# Instructions for the task:
Change every occurrence of "Knicks" to "Celtics" in the text of the data below, keeping everything else the same. Omit the pictures from your output.

# Extracted data:
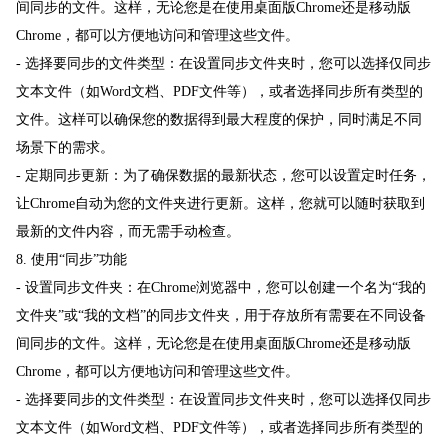
间同步的文件。这样，无论您是在使用桌面版Chrome还是移动版
Chrome，都可以方便地访问和管理这些文件。
- 选择要同步的文件类型：在设置同步文件夹时，您可以选择仅同步
文本文件（如Word文档、PDF文件等），或者选择同步所有类型的
文件。这样可以确保您的数据得到最大程度的保护，同时满足不同
场景下的需求。
- 定期同步更新：为了确保数据的最新状态，您可以设置定时任务，
让Chrome自动为您的文件夹进行更新。这样，您就可以随时获取到
最新的文件内容，而无需手动检查。
8. 使用“同步”功能
- 设置同步文件夹：在Chrome浏览器中，您可以创建一个名为“我的
文件夹”或“我的文档”的同步文件夹，用于存放所有需要在不同设备
间同步的文件。这样，无论您是在使用桌面版Chrome还是移动版
Chrome，都可以方便地访问和管理这些文件。
- 选择要同步的文件类型：在设置同步文件夹时，您可以选择仅同步
文本文件（如Word文档、PDF文件等），或者选择同步所有类型的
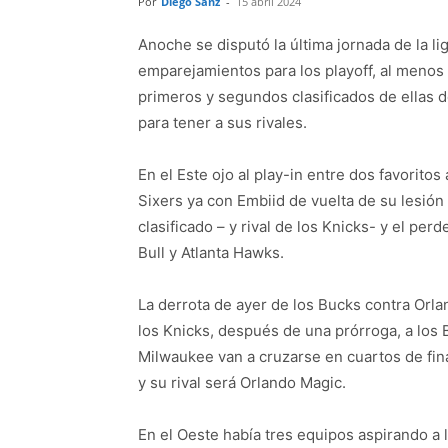
Por
Diego Sanz
-
15 abril 2024
Anoche se disputó la última jornada de la li
emparejamientos para los playoff, al menos
primeros y segundos clasificados de ellas 
para tener a sus rivales.
En el Este ojo al play-in entre dos favoritos
Sixers ya con Embiid de vuelta de su lesión
clasificado – y rival de los Knicks- y el pe
Bull y Atlanta Hawks.
La derrota de ayer de los Bucks contra Orla
los Knicks, después de una prórroga, a los B
Milwaukee van a cruzarse en cuartos de fina
y su rival será Orlando Magic.
En el Oeste había tres equipos aspirando a 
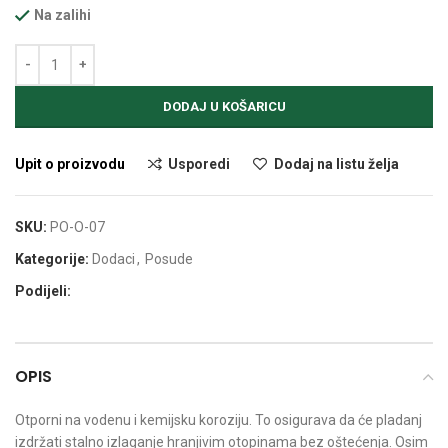
Na zalihi
Alternative:
DODAJ U KOŠARICU
Upit o proizvodu
Usporedi
Dodaj na listu želja
SKU:
PO-O-07
Kategorije:
Dodaci
,
Posude
Podijeli:
OPIS
Otporni na vodenu i kemijsku koroziju. To osigurava da će pladanj
izdržati stalno izlaganje hranjivim otopinama bez oštećenja. Osim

# Expected answer:
间同步的文件。这样，无论您是在使用桌面版Chrome还是移动版
Chrome，都可以方便地访问和管理这些文件。
- 选择要同步的文件类型：在设置同步文件夹时，您可以选择仅同步
文本文件（如Word文档、PDF文件等），或者选择同步所有类型的
文件。这样可以确保您的数据得到最大程度的保护，同时满足不同
场景下的需求。
- 定期同步更新：为了确保数据的最新状态，您可以设置定时任务，
让Chrome自动为您的文件夹进行更新。这样，您就可以随时获取到
最新的文件内容，而无需手动检查。
8. 使用“同步”功能
- 设置同步文件夹：在Chrome浏览器中，您可以创建一个名为“我的
文件夹”或“我的文档”的同步文件夹，用于存放所有需要在不同设备
间同步的文件。这样，无论您是在使用桌面版Chrome还是移动版
Chrome，都可以方便地访问和管理这些文件。
- 选择要同步的文件类型：在设置同步文件夹时，您可以选择仅同步
文本文件（如Word文档、PDF文件等），或者选择同步所有类型的
Por
Diego Sanz
-
15 abril 2024
Anoche se disputó la última jornada de la li
emparejamientos para los playoff, al menos
primeros y segundos clasificados de ellas 
para tener a sus rivales.
En el Este ojo al play-in entre dos favoritos
Sixers ya con Embiid de vuelta de su lesión
clasificado – y rival de los Celtics- y el pe
Bull y Atlanta Hawks.
La derrota de ayer de los Bucks contra Orla
los Celtics, después de una prórroga, a los B
Milwaukee van a cruzarse en cuartos de fina
y su rival será Orlando Magic.
En el Oeste había tres equipos aspirando a 
Na zalihi
Alternative:
DODAJ U KOŠARICU
Upit o proizvodu
Usporedi
Dodaj na listu želja
SKU:
PO-O-07
Kategorije:
Dodaci
,
Posude
Podijeli:
OPIS
Otporni na vodenu i kemijsku koroziju. To osigurava da će pladanj
izdržati stalno izlaganje hranjivim otopinama bez oštećenja. Osim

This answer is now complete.